Bei bestimmten Hornhauterkrankungen (z. B. Pilzinfektionen, Wucherungen) ist oft die einzige Möglichkeit das Sehvermögen des Auges zu retten, indem die befallene Region oder aber auch die gesamte Hornhaut durch eine Spenderhornhaut ersetzt wird (lamellierende bzw. penetrierende Keratoplastik).

Weiters bieten Transplantate aus Spenderhornhäuten, die als „lebende“ Kontaktlinsen auf das fehlsichtige Auge genäht werden (aphake und myope Epikeratophakie), einen möglichen Ausweg, wenn die vorliegende starke Fehlsichtigkeit Berufsgruppenvorgaben nicht erfüllt (z.B. Pilot/Pilotin) oder situativ bzw. krankheitsbedingt weder mit Brille noch mit Kontaktlinsen korrigiert werden kann. Die „lebende“ Kontaktlinse wächst nur in der Randzone in die Patientenhornhaut ein und kann dadurch später auch wieder entfernt werden, ohne das zentrale Sehvermögen zu beeinträchtigen. Bislang wurden mechanische Methoden zur Herstellung solcher Transplantate eingesetzt, dabei wurde gefrorenes Spenderhornhautgewebe mit Diamant- oder Stahlmessern ausgestanzt (Kryodrehbank, Mikrokeratom, Rotorkeratom). Allerdings ist dabei immer das Risiko einer schwerwiegenden mechanischen Beschädigung der Spenderhornhaut gegeben. Im Gegensatz zu der bisherigen rein mechanischen Bearbeitung der Spenderhornhaut, wurde mit dem „Excimer-Laser Corneal Shaping System“ ein computergesteuertes System entwickelt, das die Bearbeitung von frischem Spendergewebe mittels gepulster Laserstrahlung mit μm-Genauigkeit erlaubt. Dabei eignet sich zur Herstellung der hochpräzisen Transplantate aus menschlicher Hornhaut die Abtragung mittels Excimer-Laser bei 193 nm Wellenlänge besonders gut.
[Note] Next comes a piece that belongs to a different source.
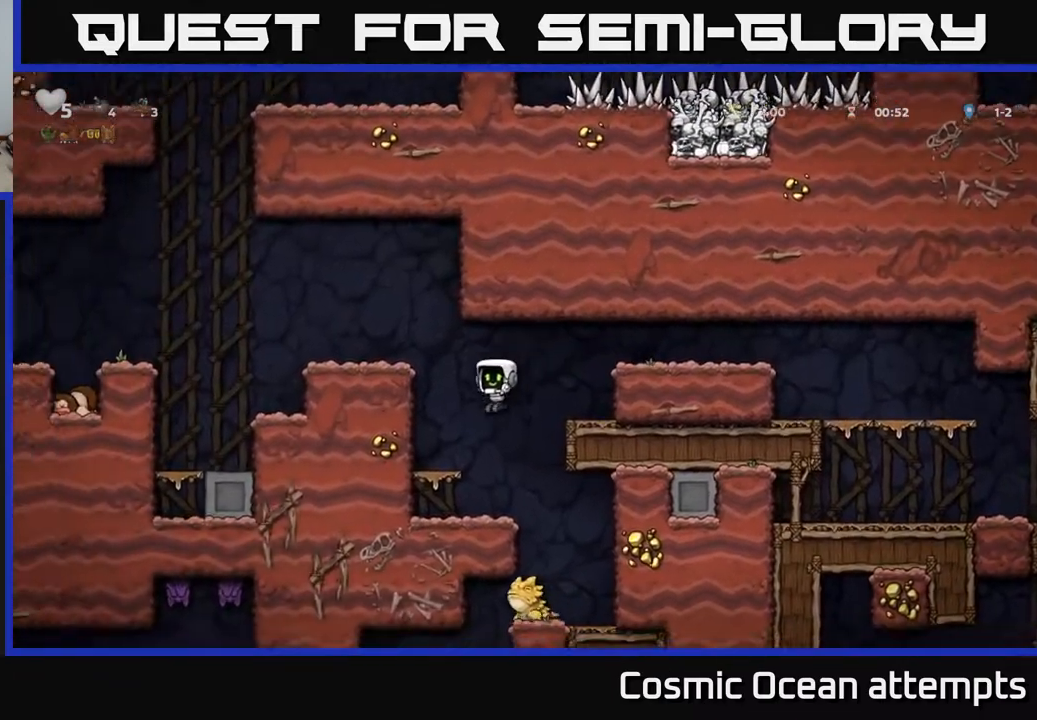
{"buttons": [], "left_stick": "center", "right_stick": "center", "events": [[133, "DPAD_RIGHT", "down"], [300, "DPAD_RIGHT", "up"]]}
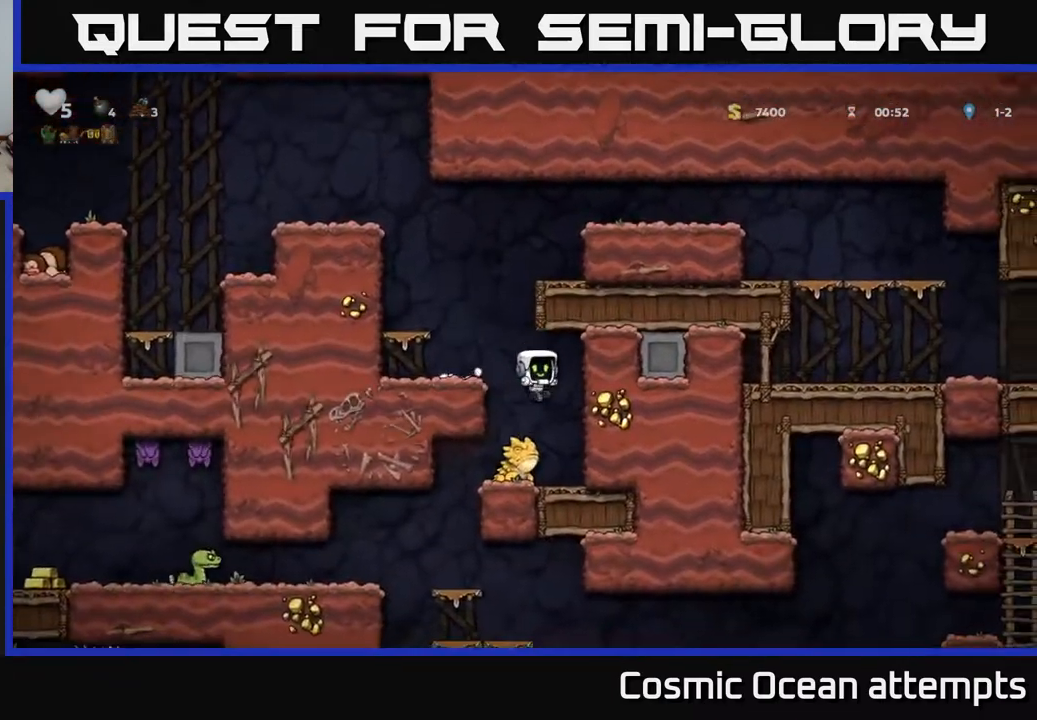
{"buttons": [], "left_stick": "center", "right_stick": "center", "events": [[117, "DPAD_LEFT", "down"], [183, "DPAD_LEFT", "up"]]}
Zur sterilen Präparation der Spenderhornhäute wurde die Anlage in einer Clean Box eingebaut. Die Spenderhornhaut wird zuerst vermessen und in einer konkaven Halterung befestigt. Die dadurch verursachte Krümmungsänderung und Verschiebung der Hornhautlamellen geht mithilfe eines mathematischen Modells in die weiteren Berechnungen ein. Über die Software werden die individuell für den Patienten benötigten Parameter, wie z.B. Durchmesser der optischen Zone, Form der Randzone, Brechkraft, zentrale und minimale Dicke sowie die Umrissform des Transplantates, eingegeben. Nun wird mittels des computergesteuerten Positioniersystems die Spenderhornhaut unter dem fokussierten Excimer-Laserstrahl (ArF, 193 nm) gemäß der Berechnungen bewegt. Der Photoablationsprozess ermöglicht eine effektive Abtragung mit Schädigungszonen kleiner 0,3 μm in dem Gewebe, das die Abtragungszone umgibt.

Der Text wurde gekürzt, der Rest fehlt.